* **Job**
Reproduce the stretch from "At present, changing" through "with switching banks." in the passage on bank account portability, with "salary credits" changed to "salary deposits".

* **Source excerpt**
— Begin —

The Reserve Bank of India (RBI) may soon bring bank account portability in India, allowing customers to switch banks without changing their account number. The proposed reform, linked to RBI’s Payments Vision 2028, could significantly improve customer convenience by reducing the hassle of updating salary credits, EMIs, SIPs, utility bills, and other linked banking services.

RBI’s Big Plan: Bank Account Portability May Soon Let Customers Switch Banks Without Changing Account Number
India’s banking system may be heading toward one of its most customer-friendly reforms in recent years. The Reserve Bank of India (RBI), under its newly unveiled Payments Vision 2028, has signalled a major structural idea that could significantly improve customer convenience: bank account portability. If implemented, this reform may allow customers to move from one bank to another without changing their existing account number, a concept similar to mobile number portability in the telecom sector. This has been highlighted in recent coverage around the Payments Vision 2028 roadmap and is being discussed as part of RBI’s broader effort to make banking more seamless, user-centric, and technologically efficient.
At present, changing a bank account in India is often an inconvenient and time-consuming process. A customer who wishes to move from one bank to another must typically open a fresh account and then manually update multiple linked services. These may include salary credits, pension inflows, loan EMIs, SIPs, insurance premiums, utility bill auto-debits, tax refunds, merchant mandates, and other recurring financial instructions. Because so many financial activities are tied to a single bank account, customers often continue with the same bank for years—even when they are dissatisfied with service quality, charges, or digital experience. RBI’s proposed bank account portability framework aims to address exactly this “stickiness” in the system by reducing the operational burden associated with switching banks.

— End —

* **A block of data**
— Begin —

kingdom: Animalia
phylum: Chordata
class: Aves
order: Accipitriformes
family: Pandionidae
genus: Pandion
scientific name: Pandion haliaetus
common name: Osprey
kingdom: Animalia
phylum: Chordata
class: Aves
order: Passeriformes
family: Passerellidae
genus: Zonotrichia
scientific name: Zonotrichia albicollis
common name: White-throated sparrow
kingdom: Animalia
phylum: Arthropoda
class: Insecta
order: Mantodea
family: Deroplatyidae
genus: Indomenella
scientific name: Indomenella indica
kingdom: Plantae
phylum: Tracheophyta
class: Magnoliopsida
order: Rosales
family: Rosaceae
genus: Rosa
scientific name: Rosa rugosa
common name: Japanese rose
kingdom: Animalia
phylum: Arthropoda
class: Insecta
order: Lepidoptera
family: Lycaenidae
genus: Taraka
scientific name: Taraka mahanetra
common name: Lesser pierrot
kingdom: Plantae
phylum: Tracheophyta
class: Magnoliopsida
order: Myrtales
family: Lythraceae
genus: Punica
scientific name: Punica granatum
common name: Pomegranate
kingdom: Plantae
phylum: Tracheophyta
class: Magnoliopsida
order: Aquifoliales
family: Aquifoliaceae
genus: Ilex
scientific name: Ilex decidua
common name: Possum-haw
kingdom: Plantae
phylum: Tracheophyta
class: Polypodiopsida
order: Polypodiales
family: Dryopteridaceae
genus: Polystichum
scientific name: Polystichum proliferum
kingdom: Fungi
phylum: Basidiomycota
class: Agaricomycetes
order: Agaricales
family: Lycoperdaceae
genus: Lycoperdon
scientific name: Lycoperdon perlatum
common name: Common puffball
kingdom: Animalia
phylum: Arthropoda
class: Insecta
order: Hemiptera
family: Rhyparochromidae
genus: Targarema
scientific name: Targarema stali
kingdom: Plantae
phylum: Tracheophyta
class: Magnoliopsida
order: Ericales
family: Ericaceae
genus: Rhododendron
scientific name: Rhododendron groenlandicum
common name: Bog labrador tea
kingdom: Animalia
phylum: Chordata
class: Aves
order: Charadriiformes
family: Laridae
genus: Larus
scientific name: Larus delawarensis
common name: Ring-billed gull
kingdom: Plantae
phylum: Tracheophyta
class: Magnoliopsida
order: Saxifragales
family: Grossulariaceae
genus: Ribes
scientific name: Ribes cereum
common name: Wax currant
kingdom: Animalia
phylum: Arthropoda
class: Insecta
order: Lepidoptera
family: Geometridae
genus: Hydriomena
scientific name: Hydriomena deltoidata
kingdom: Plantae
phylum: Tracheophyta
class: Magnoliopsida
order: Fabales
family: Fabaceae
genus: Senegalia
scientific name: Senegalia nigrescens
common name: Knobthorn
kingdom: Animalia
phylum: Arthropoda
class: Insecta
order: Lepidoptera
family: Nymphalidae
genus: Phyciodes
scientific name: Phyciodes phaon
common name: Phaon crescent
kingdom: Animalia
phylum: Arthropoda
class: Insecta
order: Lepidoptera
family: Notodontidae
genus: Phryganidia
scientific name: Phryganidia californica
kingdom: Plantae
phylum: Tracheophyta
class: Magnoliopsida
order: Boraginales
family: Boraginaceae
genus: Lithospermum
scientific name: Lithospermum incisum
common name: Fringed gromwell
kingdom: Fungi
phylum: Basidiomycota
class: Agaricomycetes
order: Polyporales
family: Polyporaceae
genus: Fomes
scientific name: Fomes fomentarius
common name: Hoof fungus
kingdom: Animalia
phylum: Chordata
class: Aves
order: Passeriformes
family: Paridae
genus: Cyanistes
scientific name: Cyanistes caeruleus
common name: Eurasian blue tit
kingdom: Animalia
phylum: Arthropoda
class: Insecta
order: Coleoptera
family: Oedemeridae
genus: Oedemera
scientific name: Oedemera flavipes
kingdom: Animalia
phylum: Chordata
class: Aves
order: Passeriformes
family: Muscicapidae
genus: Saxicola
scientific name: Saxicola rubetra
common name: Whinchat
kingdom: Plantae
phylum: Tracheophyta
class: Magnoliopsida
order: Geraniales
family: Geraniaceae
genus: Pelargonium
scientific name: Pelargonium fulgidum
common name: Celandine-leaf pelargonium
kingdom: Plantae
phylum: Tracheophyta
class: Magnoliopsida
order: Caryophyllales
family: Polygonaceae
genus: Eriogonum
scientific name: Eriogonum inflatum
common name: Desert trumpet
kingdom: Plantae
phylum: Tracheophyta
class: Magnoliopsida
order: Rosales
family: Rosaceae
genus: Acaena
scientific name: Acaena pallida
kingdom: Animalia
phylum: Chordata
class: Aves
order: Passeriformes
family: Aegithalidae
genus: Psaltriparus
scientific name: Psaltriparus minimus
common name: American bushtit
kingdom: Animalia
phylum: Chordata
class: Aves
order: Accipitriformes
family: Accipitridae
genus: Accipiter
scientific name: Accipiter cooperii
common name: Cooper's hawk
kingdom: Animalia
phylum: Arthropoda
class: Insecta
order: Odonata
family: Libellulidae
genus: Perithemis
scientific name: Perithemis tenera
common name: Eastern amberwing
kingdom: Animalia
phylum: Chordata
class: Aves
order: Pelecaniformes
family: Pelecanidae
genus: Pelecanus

— End —

* **Problem solution**
At present, changing a bank account in India is often an inconvenient and time-consuming process. A customer who wishes to move from one bank to another must typically open a fresh account and then manually update multiple linked services. These may include salary deposits, pension inflows, loan EMIs, SIPs, insurance premiums, utility bill auto-debits, tax refunds, merchant mandates, and other recurring financial instructions. Because so many financial activities are tied to a single bank account, customers often continue with the same bank for years—even when they are dissatisfied with service quality, charges, or digital experience. RBI’s proposed bank account portability framework aims to address exactly this “stickiness” in the system by reducing the operational burden associated with switching banks.